• What to work on
1. For each of the statements (a), (b), and (c), decide whether it agrees with the passage about learning of Michael Jackson's death. Answer yes or no, and quote the deciding words from the passage.
(a) The writer heard the news while at the Albany Public Library.
(b) When the writer checked CNN and AP, both had announced the death.
(c) The writer is comparing how important these events were.
2. From the passage about learning of Michael Jackson's death, extract word for word the part that opens with the words containing "I do know and" and closes with "how memory works.".
3. According to the passage about learning of Michael Jackson's death, where was the writer working upon finding out about the Challenger disaster?

• Text provided
I do know and am quite likely to remember how I learned of MJ's death.
Just as I remember when JFK died - fifth grade, Miss Oberlik's class, Daniel S. Dickinson School, Binghamton, NY. Just as I remember finding out about the Challenger disaster - working in the back room at FantaCo Enterprises, the late comic book store store on Central Avenue, Albany, NY, while listening to Q-104, when Mary Margaret Apple interrupted the music to give the news.
This is not to say - lest you start to fret - that I'm making a comparison about the import of these events. I am talking about how memory works.
I was at the Albany Public Library, main branch, computer room, shortly after 6 p.m. on Thursday, June 25. I needed to write about my daughter for a blog post the next day. Then I heard someone say to the woman at the desk that Michael Jackson had died. WHA? So I went to CNN and AP, both of whom indicated that Michael had been rushed to the hospital but neither of whom had announced his death. Most sources indicated that TMZ, the Matt Drudge of entertainment sites, WAS declaring Michael dead, but that they were seeking independent verification.

• Dataset records
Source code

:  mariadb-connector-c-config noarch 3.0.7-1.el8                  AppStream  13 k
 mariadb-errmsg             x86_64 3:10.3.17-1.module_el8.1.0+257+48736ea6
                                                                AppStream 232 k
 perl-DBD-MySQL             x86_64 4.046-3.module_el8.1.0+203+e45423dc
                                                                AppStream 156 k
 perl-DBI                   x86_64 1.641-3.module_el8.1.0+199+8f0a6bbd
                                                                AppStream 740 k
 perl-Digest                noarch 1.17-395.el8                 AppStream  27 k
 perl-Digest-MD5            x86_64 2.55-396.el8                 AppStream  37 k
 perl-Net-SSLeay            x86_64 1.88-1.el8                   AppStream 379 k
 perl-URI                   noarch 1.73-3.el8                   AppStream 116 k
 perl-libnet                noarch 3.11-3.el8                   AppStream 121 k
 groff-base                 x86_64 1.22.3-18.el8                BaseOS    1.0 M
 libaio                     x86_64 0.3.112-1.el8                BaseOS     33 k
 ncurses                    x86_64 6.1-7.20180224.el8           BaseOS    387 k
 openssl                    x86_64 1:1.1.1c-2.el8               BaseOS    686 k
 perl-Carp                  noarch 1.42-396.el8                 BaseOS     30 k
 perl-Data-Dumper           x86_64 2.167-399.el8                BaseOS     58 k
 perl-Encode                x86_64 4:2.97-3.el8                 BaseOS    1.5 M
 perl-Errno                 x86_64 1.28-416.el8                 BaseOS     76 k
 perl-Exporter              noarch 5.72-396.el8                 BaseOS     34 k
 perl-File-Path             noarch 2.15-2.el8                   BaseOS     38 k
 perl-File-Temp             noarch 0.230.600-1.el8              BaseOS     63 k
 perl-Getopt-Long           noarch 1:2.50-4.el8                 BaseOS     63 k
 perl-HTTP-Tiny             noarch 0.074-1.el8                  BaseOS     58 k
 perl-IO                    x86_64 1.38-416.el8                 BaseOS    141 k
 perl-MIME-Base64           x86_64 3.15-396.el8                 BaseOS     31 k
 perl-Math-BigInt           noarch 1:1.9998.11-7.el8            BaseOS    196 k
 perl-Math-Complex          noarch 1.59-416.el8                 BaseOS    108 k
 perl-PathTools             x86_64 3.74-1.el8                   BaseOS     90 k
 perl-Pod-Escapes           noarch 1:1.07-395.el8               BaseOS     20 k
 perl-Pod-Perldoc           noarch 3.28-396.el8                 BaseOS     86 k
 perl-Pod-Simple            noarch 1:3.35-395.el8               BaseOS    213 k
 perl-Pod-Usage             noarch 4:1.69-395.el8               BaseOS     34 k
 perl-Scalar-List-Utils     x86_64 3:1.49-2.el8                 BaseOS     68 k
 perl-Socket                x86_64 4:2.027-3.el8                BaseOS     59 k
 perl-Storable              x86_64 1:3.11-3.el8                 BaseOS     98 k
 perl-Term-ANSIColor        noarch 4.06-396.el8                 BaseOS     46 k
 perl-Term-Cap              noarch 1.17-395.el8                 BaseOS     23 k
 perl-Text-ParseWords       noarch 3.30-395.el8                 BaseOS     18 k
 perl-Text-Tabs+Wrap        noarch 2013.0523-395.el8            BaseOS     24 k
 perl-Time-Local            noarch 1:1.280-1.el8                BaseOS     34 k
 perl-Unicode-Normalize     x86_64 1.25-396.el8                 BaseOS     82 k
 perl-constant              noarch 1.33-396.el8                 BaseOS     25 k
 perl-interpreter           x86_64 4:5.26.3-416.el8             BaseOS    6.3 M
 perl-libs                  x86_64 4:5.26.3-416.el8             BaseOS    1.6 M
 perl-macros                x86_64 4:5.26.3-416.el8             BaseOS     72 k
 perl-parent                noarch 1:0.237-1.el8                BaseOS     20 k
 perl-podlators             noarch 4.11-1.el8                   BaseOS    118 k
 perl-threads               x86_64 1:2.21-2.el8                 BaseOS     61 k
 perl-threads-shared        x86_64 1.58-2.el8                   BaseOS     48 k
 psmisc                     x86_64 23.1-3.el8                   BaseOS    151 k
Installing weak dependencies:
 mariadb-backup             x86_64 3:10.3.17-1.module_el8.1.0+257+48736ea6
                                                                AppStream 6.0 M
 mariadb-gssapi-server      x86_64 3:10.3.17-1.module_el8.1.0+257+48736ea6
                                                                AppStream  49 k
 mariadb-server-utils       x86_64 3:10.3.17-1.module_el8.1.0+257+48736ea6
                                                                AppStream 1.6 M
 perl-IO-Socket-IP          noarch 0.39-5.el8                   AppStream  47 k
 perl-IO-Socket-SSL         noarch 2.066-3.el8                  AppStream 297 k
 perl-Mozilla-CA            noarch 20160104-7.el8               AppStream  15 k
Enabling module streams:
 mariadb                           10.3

• Expected responses
1.
(a) Yes: "I was at the Albany Public Library, main branch, computer room, shortly after 6 p.m. on Thursday, June 25."
(b) No: "neither of whom had announced his death."
(c) No: "This is not to say - lest you start to fret - that I'm making a comparison about the import of these events."

2.
I do know and am quite likely to remember how I learned of MJ's death.
Just as I remember when JFK died - fifth grade, Miss Oberlik's class, Daniel S. Dickinson School, Binghamton, NY. Just as I remember finding out about the Challenger disaster - working in the back room at FantaCo Enterprises, the late comic book store store on Central Avenue, Albany, NY, while listening to Q-104, when Mary Margaret Apple interrupted the music to give the news.
This is not to say - lest you start to fret - that I'm making a comparison about the import of these events. I am talking about how memory works.

3. In the back room at FantaCo Enterprises on Central Avenue in Albany, NY.